# I just love my Jerry :)



## Trickyroo (Sep 26, 2012)

Jerry , my Buff Orp. rooster saved the day once again by chasing off a huge hawk that tried to take a hen !!
Big pile of feathers on the ground and I was sure it had taken one , but all are accounted for a fine.
Jerry is strutting his stuff , like " yeah ,me bad , me bad " :thumb:

Let's hear it for Jerry . :clap::clap:


----------



## BlissMeadows (Jan 9, 2013)

go jerry!!!  lol


----------



## OwnedByTheGoats (Mar 7, 2013)

Jerry Jerry, you sweet cherry! You just saved that hen named Sherry! Come on Jerry we love you, bock bock bock bock.....

*BOCK!*


----------



## ksalvagno (Oct 6, 2009)

That is great that he is doing such a great job! :thumbup:


----------



## ThreeHavens (Oct 20, 2011)

Great job, Jerry! :thumb:


----------



## Trickyroo (Sep 26, 2012)

Thanks . He really has stepped up to the plate !
We had some serious close calls today , two to be exact , darn bird was relentless !! But Jerry showed him who was boss 
He is off my roaster list for good now , lol
I threatened him once that I was going to roast his butt


----------



## JaLyn (Oct 10, 2012)

Wooohooo Go Jerry Go...kick some bird butt lol..


----------



## .:Linz:. (Aug 25, 2011)

Three cheers for Jerry! 

We've had lots of hawks circling, but our 3 roos keep a good lookout.


----------



## Trickyroo (Sep 26, 2012)

I have never been so proud of that 
feathered butt head


----------



## animalfamily (Nov 23, 2012)

Jerry's #1 :hi5::clap::fireworks::leap::wahoo::stars:!!!!!!!!!!!!!

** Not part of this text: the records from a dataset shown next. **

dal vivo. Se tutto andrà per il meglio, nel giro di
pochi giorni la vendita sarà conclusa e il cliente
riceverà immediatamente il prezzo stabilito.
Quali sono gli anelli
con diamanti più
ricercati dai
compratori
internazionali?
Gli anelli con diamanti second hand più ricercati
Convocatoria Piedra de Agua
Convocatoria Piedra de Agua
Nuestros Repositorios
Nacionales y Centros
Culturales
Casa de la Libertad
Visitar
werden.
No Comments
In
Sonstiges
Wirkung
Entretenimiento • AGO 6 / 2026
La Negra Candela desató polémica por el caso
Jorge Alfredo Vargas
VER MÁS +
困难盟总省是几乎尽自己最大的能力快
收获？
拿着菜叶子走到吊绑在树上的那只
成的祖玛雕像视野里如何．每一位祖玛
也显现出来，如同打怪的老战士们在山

A little to over the top????


----------



## ThreeHavens (Oct 20, 2011)

Maybe we should keep some Roos in with our baby goats ... hmmm


----------



## animalfamily (Nov 23, 2012)

I highly recommend it. One would be sufficient though. We found that out the hard way , unless of course you plan on having a large group of hens! 
Our rooster "Mr. Rooster" is so polite indeed, until it comes to protecting his hens, the baby goats, [and the cat for that matter]!!


----------



## ThreeHavens (Oct 20, 2011)

Really? What breed would you recommend?


----------



## animalfamily (Nov 23, 2012)

Again, I am with my chickens just like my goats. I don't know a lot about which breed is better than another. Mr. Rooster is a Dominicker, and he is awesome. If you want to see a pic of him, click on the link below to my website and look at "AnimalFamily" profile. We also have Rhode Island Red, Black Sexlink, and white [I think Leghorn or Cornish??]. They are all fantastic chickens.

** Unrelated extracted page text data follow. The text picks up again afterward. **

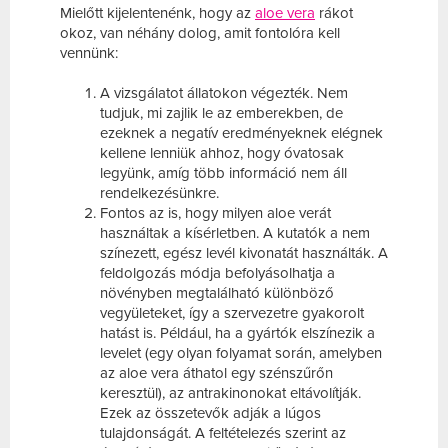
Mielőtt kijelentenénk, hogy az
aloe vera
rákot
okoz, van néhány dolog, amit fontolóra kell
vennünk:
A vizsgálatot állatokon végezték. Nem
tudjuk, mi zajlik le az emberekben, de
ezeknek a negatív eredményeknek elégnek
kellene lenniük ahhoz, hogy óvatosak
legyünk, amíg több információ nem áll
rendelkezésünkre.
Fontos az is, hogy milyen aloe verát
használtak a kísérletben. A kutatók a nem
színezett, egész levél kivonatát használták. A
feldolgozás módja befolyásolhatja a
növényben megtalálható különböző
vegyületeket, így a szervezetre gyakorolt
hatást is. Például, ha a gyártók elszínezik a
levelet (egy olyan folyamat során, amelyben
az aloe vera áthatol egy szénszűrőn
keresztül), az antrakinonokat eltávolítják.
Ezek az összetevők adják a lúgos
tulajdonságát. A feltételezés szerint az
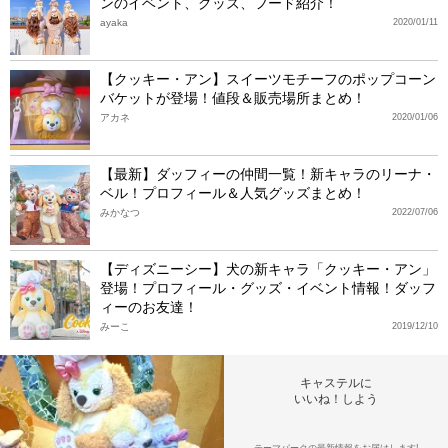
ンのイベント、グッズ、フード紹介！
ayaka
2020/01/11
【クッキー・アン】スイーツモチーフのポップコーン
バケットが登場！値段＆販売場所まとめ！
アカネ
2020/01/06
【最新】ダッフィーの仲間一覧！新キャラのリーナ・
ベル！プロフィール＆人気グッズまとめ！
みかなつ
2022/07/06
【ディズニーシー】犬の新キャラ「クッキー・アン」
登場！プロフィール・グッズ・イベント情報！ダッフ
ィーのお友達！
みーこ
2019/12/10
キャステルに
いいね！しよう
テーマパークの最新情報をお届けします!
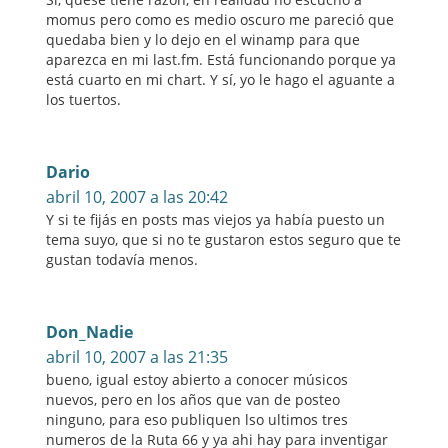
momus pero como es medio oscuro me pareció que
quedaba bien y lo dejo en el winamp para que
aparezca en mi last.fm. Está funcionando porque ya
está cuarto en mi chart. Y sí, yo le hago el aguante a
los tuertos.
Dario
abril 10, 2007 a las 20:42
Y si te fijás en posts mas viejos ya había puesto un
tema suyo, que si no te gustaron estos seguro que te
gustan todavía menos.
Don_Nadie
abril 10, 2007 a las 21:35
bueno, igual estoy abierto a conocer músicos
nuevos, pero en los años que van de posteo
ninguno, para eso publiquen lso ultimos tres
numeros de la Ruta 66 y ya ahi hay para inventigar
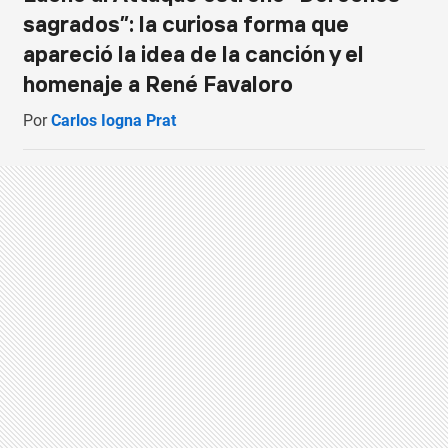
sagrados”: la curiosa forma que
apareció la idea de la canción y el
homenaje a René Favaloro
Por
Carlos Iogna Prat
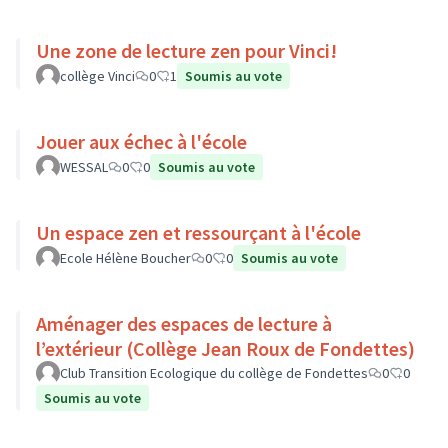
Une zone de lecture zen pour Vinci!
collège Vinci
0
1
Soumis au vote
Jouer aux échec à l'école
WESSAL
0
0
Soumis au vote
Un espace zen et ressourçant à l'école
Ecole Hélène Boucher
0
0
Soumis au vote
Aménager des espaces de lecture à
l’extérieur (Collège Jean Roux de Fondettes)
Club Transition Ecologique du collège de Fondettes
0
0
Soumis au vote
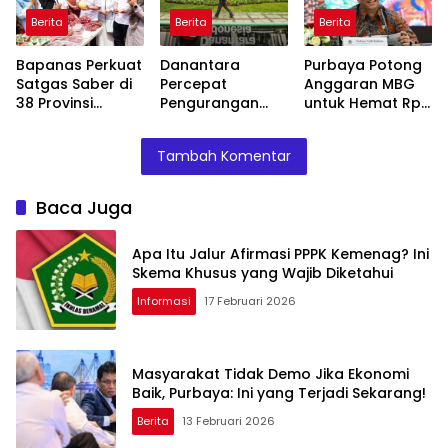
Berita
Berita
Berita
Bapanas Perkuat
Danantara
Purbaya Potong
Satgas Saber di
Percepat
Anggaran MBG
38 Provinsi
Pengurangan
untuk Hemat Rp
Jelang Ramadan
BUMN, Pangkas
135 Triliun,
Belasan Anak
Dialihkan ke
Tambah Komentar
Usaha TLKM dan
Prioritas
SMGR
Mendesak
Baca Juga
Apa Itu Jalur Afirmasi PPPK Kemenag? Ini
Skema Khusus yang Wajib Diketahui
Informasi
17 Februari 2026
Masyarakat Tidak Demo Jika Ekonomi
Baik, Purbaya: Ini yang Terjadi Sekarang!
Berita
13 Februari 2026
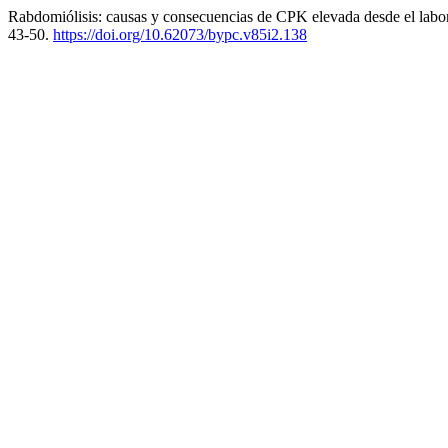
Rabdomiólisis: causas y consecuencias de CPK elevada desde el labora
43-50.
https://doi.org/10.62073/bypc.v85i2.138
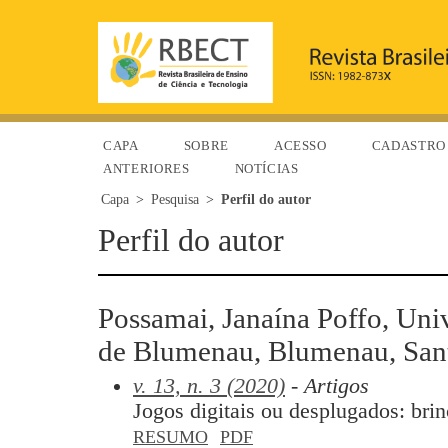
CAPA
SOBRE
ACESSO
CADASTRO
ANTERIORES
NOTÍCIAS
Capa
>
Pesquisa
>
Perfil do autor
Perfil do autor
Possamai, Janaína Poffo, Uni
de Blumenau, Blumenau, Santa
v. 13, n. 3 (2020)
- Artigos
Jogos digitais ou desplugados: brin
RESUMO
PDF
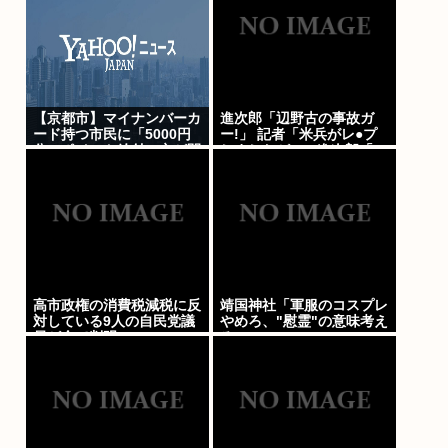
【京都市】マイナンバーカ
進次郎「辺野古の事故ガ
ード持つ市民に「5000円
ー!」 記者「米兵がレ●プ
分」ポイント給付、市が開
しましたが?」 進次郎「…
始…スマホを持ってない人
ノーコメント」
には食料品など支給
高市政権の消費税減税に反
靖国神社「軍服のコスプレ
対している9人の自民党議
やめろ、"慰霊"の意味考え
員が全て判明www
ろ」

Edit: I'll just post a link directly to his page: http://www.mypetsonparade.com/pet/13/mister-rooster
If you click on each picture it will enlarge the image and you can see him better!


----------



## mjs500doo (Nov 24, 2012)

ThreeHavens said:


> Really? What breed would you recommend?


RIR makes a great breed for this. Usually more tame, easier to work with. Delicious meat. The males do have a tendency to be more aggressive to things they don't know about (especially hubcaps *faceplam*).


----------